Il nuovo lavoro di Ben Glover è un disco che emoziona, cosa di per sé già abbastanza rara, ma ha una serie di altre caratteristiche che lo rendono uno dei dischi più belli e interessanti di questo 2016. Innanzitutto, non è facile rendere piacevole un CD che per larga parte prevede la ri-esecuzione di brani famosi e addirittura abusati del songwriting e della tradizione irlandese, ma Glover ci riesce grazie a una sempre elevatissima qualità dell'esecuzione e degli arrangiamenti, rigorosamente acustici (non sono mai presenti chitarra elettrica e batteria) e senza assoli ad appesantire strutture di canzoni che, belle come sono, si reggono assolutamente da sole; così come è rilevante che Ben si conceda qualche licenza sull'interpretazione di canzoni così famose (da “The Parting Glass”, a “Moonshiner”, a “Waltzing Matilda” di Eric Bogle, alla epica “The Auld Triangle” di Dominic Behan) tanto da farli sembrare, a loro volta, dei brani originali. A seguire, la qualità dei brani di nuova composizione, scritti da Glover con Mary Gauthier, Gretchen Peters e Tony Kerr, tutti bellissimi. Poi, la voce, sempre straordinaria, un timbro da rocker in un vestito da folksinger, matura, intonata, aromatizzata di torba e whiskey. Infine “The Emigrant” è il ritorno a casa del cantautore irlandese di Glenarm, contea di Antrim, che da oltre dieci anni ha stabilito la sua residenza a Nashville, condizione necessaria per poter stare a contatto dell'ambiente musicale americano che conta, soprattutto per un songwriter, ma non sufficiente per avere un successo che finora è stato limitato al circuito della canzone d'autore fra folk e Americana music contemporanea, almeno fino all'esplosione del progetto Orphan Brigade condiviso con Joshua Britt e Neilson Hubbard, ambedue, a diverso titolo, presenti in questo nuovo lavoro (il primo come grafico, il secondo come produttore), sodalizio che ha fruttato l'epocale “Soundtrack to a Ghost Story”. 

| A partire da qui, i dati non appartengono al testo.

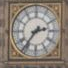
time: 2:36
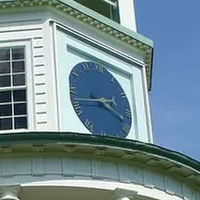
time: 3:43
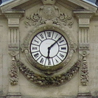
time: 6:08
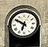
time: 6:50
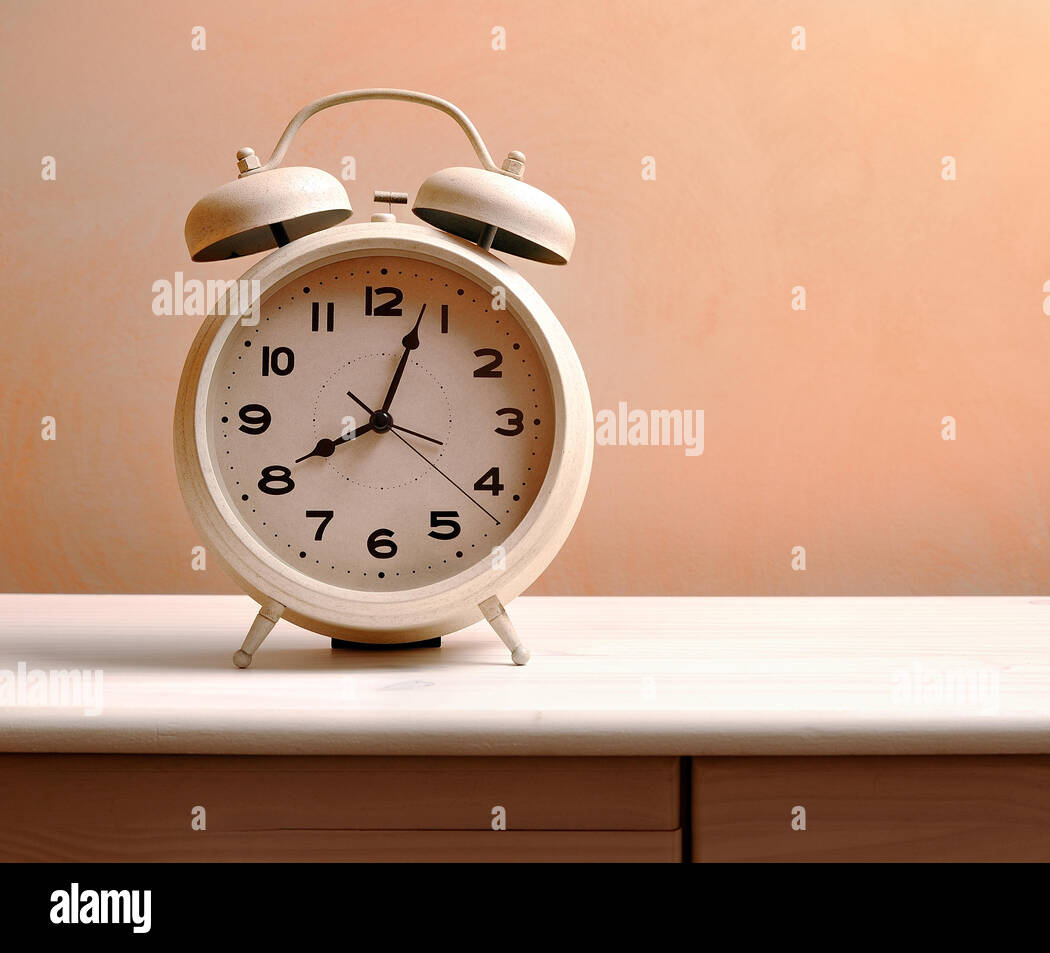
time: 8:03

L’idea del disco, nelle parole dello stesso Glover, è quella della ricerca di un senso di appartenenza, esprimendo quei sentimenti universali che ogni migrante prova: irrequietezza, il tendere verso un'idea di casa, o qualcosa che le somigli, e la nostalgia. Nella track-list è difficile trovare un brano meno efficace degli altri; dirò che le versioni di “From Clare to Here” di Ralph Mc Tell e “The Band Played Waltzing Matilda”, nulla hanno da invidiare, anzi, sono addirittura migliori di quelle celebri di Nancy Griffith (la prima) e di Pogues o June Tabor, e che “Parting Glass” e “Moonshiner” (a.k.a. “The Wild Rover”) perdono totalmente la loro fastidiosa connotazione “drinking-song” per una resa raffinata e originale, così come “Green Fields of Antrim”, in un arrangiamento che sembrerebbe cucito per Tom Waits. Ma la preferenza va ai tre brani originali “A Song of Home”, “The Immigrant” e “Heart in my Hand”, dove l'uso di piano, uilleann pipes e violino rendono ancora più evocative melodie già superbe. Il lavoro è pubblicato in Italia da Appaloosa Records, su licenza Proper Records. Nel libretto allegato al CD sono presenti le traduzioni in italiano dei testi. Disco bellissimo e stra-consigliato, decisamente la migliore prova del cantautore irlandese.